The reflections consist of three parts: summary, personal response, and connections to other intellectual experiences. The first paragraph summary is limited to 100 to 150 words. The first sentence must identify the author, title and date of reading as well as provide an accurate statement of thesis or main claim. Then the summary must briefly and objectively describe how the author supported that main claim. This is the most prescriptive part of the reflection; however, these requirements allow students to practice for a later annotated bibliography as well as to experience editing choices writers make when they need to be concise.
Students may organize the personal responses and connections to other intellectual experiences as they find most meaningful. Personal responses include opinion, reaction, evaluation, and discussion of relevant personal experience. In the “connections” part of the reflection, students must describe how the particular reading compares to or contrasts with any idea (or ideas) found in other readings, lectures or events inside or outside our class. The course is built around key questions, and one connection possibility is discussing how this new reading contributes to our course “answers”.
Students often remark that prior to college, they have never been asked to offer their opinion on ideas they read about, nor have they been able to see how individual readings or academic events relate to others. Because they must practice these skills in 8 reflections over 7 weeks, they become quite good at it, and I hear intellectual connections made more often in class discussion and see them in many of their end-of-term research projects.
In the last 3 or 4 weeks of the term, I shift these short writing assignments from reflection to rhetorical critique. Instead of a summary, I ask for an opening paragraph more like a rhetorical précis as described in Reading Rhetorically (Bean et al. 62-63). The first sentence is very like the first sentence in the reflection: author, title, date, thesis/main claim. However, the next sentences outline how the author develops and supports this thesis, and describe purpose, intended audience, and voice (ethos). I do not put a word limit on this paragraph.

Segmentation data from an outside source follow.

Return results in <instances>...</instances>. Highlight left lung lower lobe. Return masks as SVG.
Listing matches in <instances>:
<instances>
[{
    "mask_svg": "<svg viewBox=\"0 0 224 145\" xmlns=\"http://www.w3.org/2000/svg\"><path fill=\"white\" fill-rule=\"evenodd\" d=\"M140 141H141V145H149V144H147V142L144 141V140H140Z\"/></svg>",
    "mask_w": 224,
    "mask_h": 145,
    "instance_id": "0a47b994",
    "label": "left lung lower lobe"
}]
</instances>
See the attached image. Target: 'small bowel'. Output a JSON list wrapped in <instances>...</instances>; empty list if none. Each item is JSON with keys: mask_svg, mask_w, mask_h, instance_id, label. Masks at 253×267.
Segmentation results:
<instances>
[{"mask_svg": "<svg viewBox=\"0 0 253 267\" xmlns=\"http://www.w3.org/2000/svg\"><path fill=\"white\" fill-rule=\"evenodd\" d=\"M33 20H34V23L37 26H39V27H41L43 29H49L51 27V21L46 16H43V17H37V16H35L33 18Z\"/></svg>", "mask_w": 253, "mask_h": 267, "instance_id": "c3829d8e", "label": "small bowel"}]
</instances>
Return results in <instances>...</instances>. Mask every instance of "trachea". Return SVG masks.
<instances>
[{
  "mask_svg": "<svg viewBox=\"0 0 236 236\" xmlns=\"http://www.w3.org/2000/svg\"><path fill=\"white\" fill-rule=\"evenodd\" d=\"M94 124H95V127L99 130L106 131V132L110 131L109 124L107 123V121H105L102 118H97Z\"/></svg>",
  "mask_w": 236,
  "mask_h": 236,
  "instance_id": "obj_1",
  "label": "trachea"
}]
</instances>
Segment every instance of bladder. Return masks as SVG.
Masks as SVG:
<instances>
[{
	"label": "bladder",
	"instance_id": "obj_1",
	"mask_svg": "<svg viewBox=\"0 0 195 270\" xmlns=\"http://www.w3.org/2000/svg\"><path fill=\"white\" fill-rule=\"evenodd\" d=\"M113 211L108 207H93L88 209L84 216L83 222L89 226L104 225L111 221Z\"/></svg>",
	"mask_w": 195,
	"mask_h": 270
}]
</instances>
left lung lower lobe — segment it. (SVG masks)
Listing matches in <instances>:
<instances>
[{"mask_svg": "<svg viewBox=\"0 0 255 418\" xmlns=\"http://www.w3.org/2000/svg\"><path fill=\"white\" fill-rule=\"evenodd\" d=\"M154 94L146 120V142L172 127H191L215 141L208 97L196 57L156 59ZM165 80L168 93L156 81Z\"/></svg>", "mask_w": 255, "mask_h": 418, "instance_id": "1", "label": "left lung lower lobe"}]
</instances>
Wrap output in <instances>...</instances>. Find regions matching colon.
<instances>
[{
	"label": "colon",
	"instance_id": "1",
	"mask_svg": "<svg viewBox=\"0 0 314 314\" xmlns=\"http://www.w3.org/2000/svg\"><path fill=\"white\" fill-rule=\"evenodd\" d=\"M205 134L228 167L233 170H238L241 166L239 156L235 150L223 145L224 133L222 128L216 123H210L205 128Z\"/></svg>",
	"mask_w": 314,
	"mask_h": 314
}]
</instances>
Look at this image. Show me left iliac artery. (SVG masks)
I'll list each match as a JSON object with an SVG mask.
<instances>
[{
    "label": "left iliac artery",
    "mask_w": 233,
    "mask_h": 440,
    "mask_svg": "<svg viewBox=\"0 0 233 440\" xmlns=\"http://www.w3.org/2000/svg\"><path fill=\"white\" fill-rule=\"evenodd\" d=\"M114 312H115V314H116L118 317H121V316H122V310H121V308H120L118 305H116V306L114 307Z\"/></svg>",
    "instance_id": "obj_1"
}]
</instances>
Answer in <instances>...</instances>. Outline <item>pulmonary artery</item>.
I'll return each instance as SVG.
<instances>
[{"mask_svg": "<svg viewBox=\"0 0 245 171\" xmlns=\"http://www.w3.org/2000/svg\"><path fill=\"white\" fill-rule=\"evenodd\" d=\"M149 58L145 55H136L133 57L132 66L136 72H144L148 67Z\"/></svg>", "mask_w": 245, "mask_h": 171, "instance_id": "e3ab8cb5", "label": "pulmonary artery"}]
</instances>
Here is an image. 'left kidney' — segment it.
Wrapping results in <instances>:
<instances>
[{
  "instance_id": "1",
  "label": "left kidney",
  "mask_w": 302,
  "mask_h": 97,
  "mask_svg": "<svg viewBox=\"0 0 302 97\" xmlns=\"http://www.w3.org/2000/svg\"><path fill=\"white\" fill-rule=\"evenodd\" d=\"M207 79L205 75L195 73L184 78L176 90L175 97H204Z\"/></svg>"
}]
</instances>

In the remainder of the essay, students must critique the effectiveness of the author’s argument. Here they must cite specific examples from the reading as evidence for their own assertions about how and how well the author makes his/her case. This kind of response is more difficult for them, but because I contrast the critique with the reflection, they see more clearly what a critique is not. At the end of the term, they are more prepared to write critiques, because we have discussed the rhetorical choices of writers throughout the weeks both in readings and in their own writing. One further advantage of all these short, frequent assignments is that students have multiple chances for improvement.
Bean, John C., Virginia Chappell and Alice M. Gillam. Reading Rhetorically. Brief edition. New York: Pearson Longman, 2004.